16ème législature

Question N° 16245
de M. Benoît Bordat (Renaissance - Côte-d'Or )
Question écrite
Ministère interrogé > Travail, santé et solidarités
Ministère attributaire > Enfance, jeunesse et familles

Rubrique > chômage

Titre > Suppression de l'allocation spécifique de solidarité

Question publiée au JO le : 19/03/2024 page : 2058
Date de changement d'attribution: 26/03/2024
Question retirée le: 11/06/2024 (fin de mandat)

Texte de la question

M. Benoît Bordat interroge Mme la ministre du travail, de la santé et des solidarités sur l'annonce par M. le Premier ministre, Gabriel Attal, de la suppression de l'allocation spécifique de solidarité (ASS), lors de son discours de politique générale du 30 janvier 2024 et de ses conséquences.
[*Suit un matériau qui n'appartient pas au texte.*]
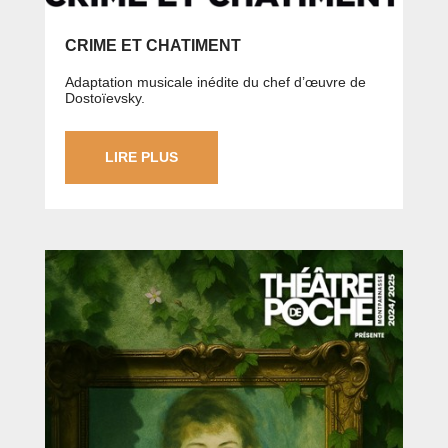
CRIME ET CHATIMENT
Adaptation musicale inédite du chef d’œuvre de
Dostoïevsky.
LIRE PLUS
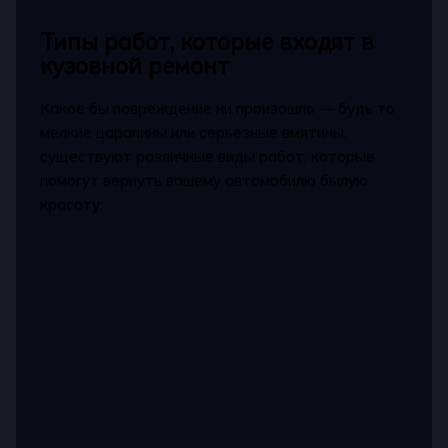
Типы работ, которые входят в
кузовной ремонт
Какое бы повреждение ни произошло — будь то
мелкие царапины или серьезные вмятины,
существуют различные виды работ, которые
помогут вернуть вашему автомобилю былую
красоту:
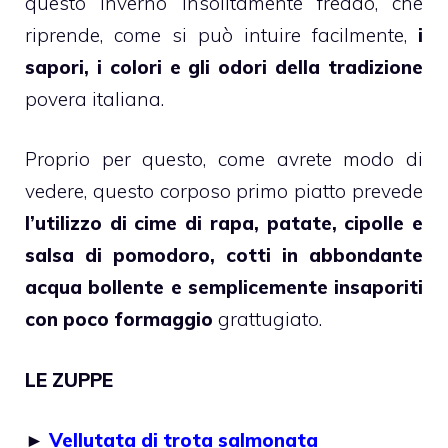
questo inverno insolitamente freddo, che
riprende, come si può intuire facilmente,
i
sapori, i colori e gli odori della tradizione
povera italiana.
Proprio per questo, come avrete modo di
vedere, questo corposo primo piatto prevede
l’utilizzo di cime di rapa, patate, cipolle e
salsa di pomodoro, cotti in abbondante
acqua bollente e semplicemente insaporiti
con poco formaggio
grattugiato.
LE ZUPPE
►
Vellutata di trota salmonata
Cette allocation, versée aux demandeurs d'emploi en fin de droits bénéficie à plus de 300 000 allocataires pour une dépense annuelle de 2,1 milliards d'euros à la charge du budget de l'État. Les bénéficiaires de cette allocation pourront en remplacement bénéficier du revenu de solidarité active (RSA) financé par les départements, faisant peser sur leurs budgets une charge importante. Dans le département de la Côte-d'Or, le conseil départemental a évalué cette charge supplémentaire à 8 millions d'euros. Cette charge s'ajoute à l'augmentation de 32 millions d'euros des dépenses sociales pour la collectivité depuis 2022. L'annonce de la fin de l'allocation spécifique de solidarité a suscité de nombreuses interrogations parmi les acteurs publics engagés dans la co-construction des politiques sociales. C'est particulièrement le cas pour la Côte-d'Or qui est l'un des 18 départements à s'être engagé dans l'expérimentation France Travail le 5 mai 2023. Cette expérimentation qui entend répondre à l'enjeu de réinsertion des bénéficiaires du RSA devait faire l'objet d'une évaluation menée conjointement par l'État et les départements. Aussi, il lui demande de bien vouloir lui préciser les conditions financières et pratiques dans lesquelles s'articulera la mise en œuvre de la fin de l'ASS et de lui indiquer les délais dans lesquels l'évaluation de l'expérimentation France Travail sera engagée.